Study finds gender is the biggest determining factor in start-up fundraising


By Jesse Schwartz
Published: February 24th, 2021

A recent study by researchers at Santa Clara University (SCU) finds that, for start-up founders, gender has the greatest impact among factors that determine access to funding.  And, you guessed it: Women end up with the short end of the stick.

“Companies with male CEOs receive greater funding across all continents and U.S. start-up hubs compared with companies with female CEOs,” the study reports.

The researchers examined 48,000 start-ups across 20 different industries including healthcare, data, energy, advertising and gaming.
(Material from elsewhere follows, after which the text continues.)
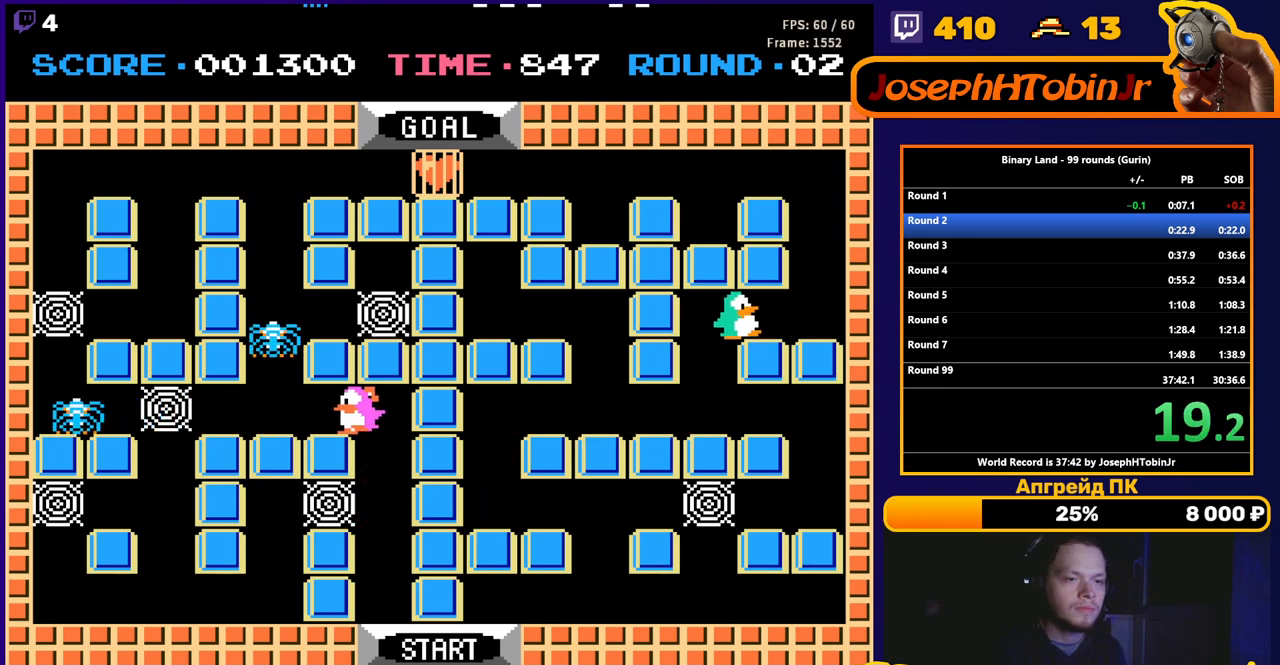
{"buttons": ["DPAD_UP"], "events": [[367, "DPAD_RIGHT", "up"], [367, "DPAD_UP", "down"], [433, "A", "down"], [500, "A", "up"]]}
According to the study, male-only teams attracted more funding in 19 of those industries.

Mixed-gender teams were also found to perform well — as long as they were led by a male CEO.

The study serves as a reality check to the assumption that start-up fundraising will grow increasingly progressive as general awareness of gender bias grows across the industry. If anything, the situation has only gotten worse, the authors argue.

“Compared with 2019, the first quarter of 2020 saw a decline in the proportion of deals made with female and mixed-gender teams and funding allocated to female teams,” says the report. “In the third quarter of 2020, funding given to female-only teams dropped to 1.8% with mixed-gender teams receiving just 11.1%.”

As a solution, the authors recommend that VC firms create mandates to invest in female-led companies, which would likely require the firms to hire women as partners and leaders.

“Investing in women-led, mixed-gender teams should allow investors to benefit from the performance boost of gender diversity, while helping to correct the long standing bias against female business leaders,” the authors write. “Investors with expertise to lead early stage deals applying such practices can further reap the benefit of early investing, receiving large equity in promising deals.”

Laura Lenz, partner at the firm OMERS Ventures, says she’s seen a few signs of positive change. Having spent more time at home because of the pandemic, some of her male colleagues have expressed a new appreciation for the dual role their wives play in both working and taking the lead at home.

“Maybe one of the enduring shifts we will see as a result of the pandemic is a more equitable split between men and women at home,” Lenz says. “In the meantime, I will do my utmost to ensure my door is always open to female founders — and in fact any under-represented founders. I’m a firm believer that being inclusive will make me a better investor and contribute to my ability to drive outsized returns.”